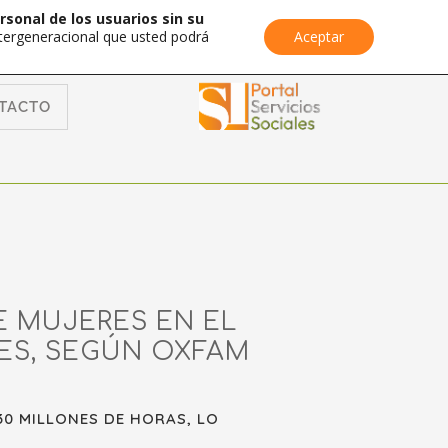
rsonal de los usuarios sin su
Intergeneracional que usted podrá
Aceptar
TACTO
 MUJERES EN EL
LES, SEGÚN OXFAM
30 MILLONES DE HORAS, LO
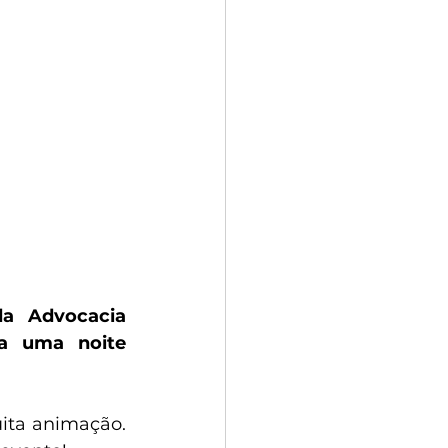
a Advocacia 
a uma noite 
ta animação. 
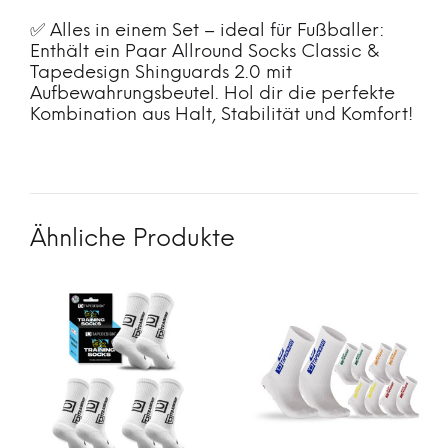
✅ Alles in einem Set – ideal für Fußballer:
Enthält ein Paar Allround Socks Classic &
Tapedesign Shinguards 2.0 mit
Aufbewahrungsbeutel. Hol dir die perfekte
Kombination aus Halt, Stabilität und Komfort!
Ähnliche Produkte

┄┄┄┄┄┄

## What to do
Restate the data above word for word. Skip every picture.

## Task output
rsonal de los usuarios sin su
Intergeneracional que usted podrá
Aceptar
TACTO
 MUJERES EN EL
LES, SEGÚN OXFAM
30 MILLONES DE HORAS, LO
a Advocacia 
a uma noite 
ta animação. 
✅ Alles in einem Set – ideal für Fußballer:
Enthält ein Paar Allround Socks Classic &
Tapedesign Shinguards 2.0 mit
Aufbewahrungsbeutel. Hol dir die perfekte
Kombination aus Halt, Stabilität und Komfort!
Ähnliche Produkte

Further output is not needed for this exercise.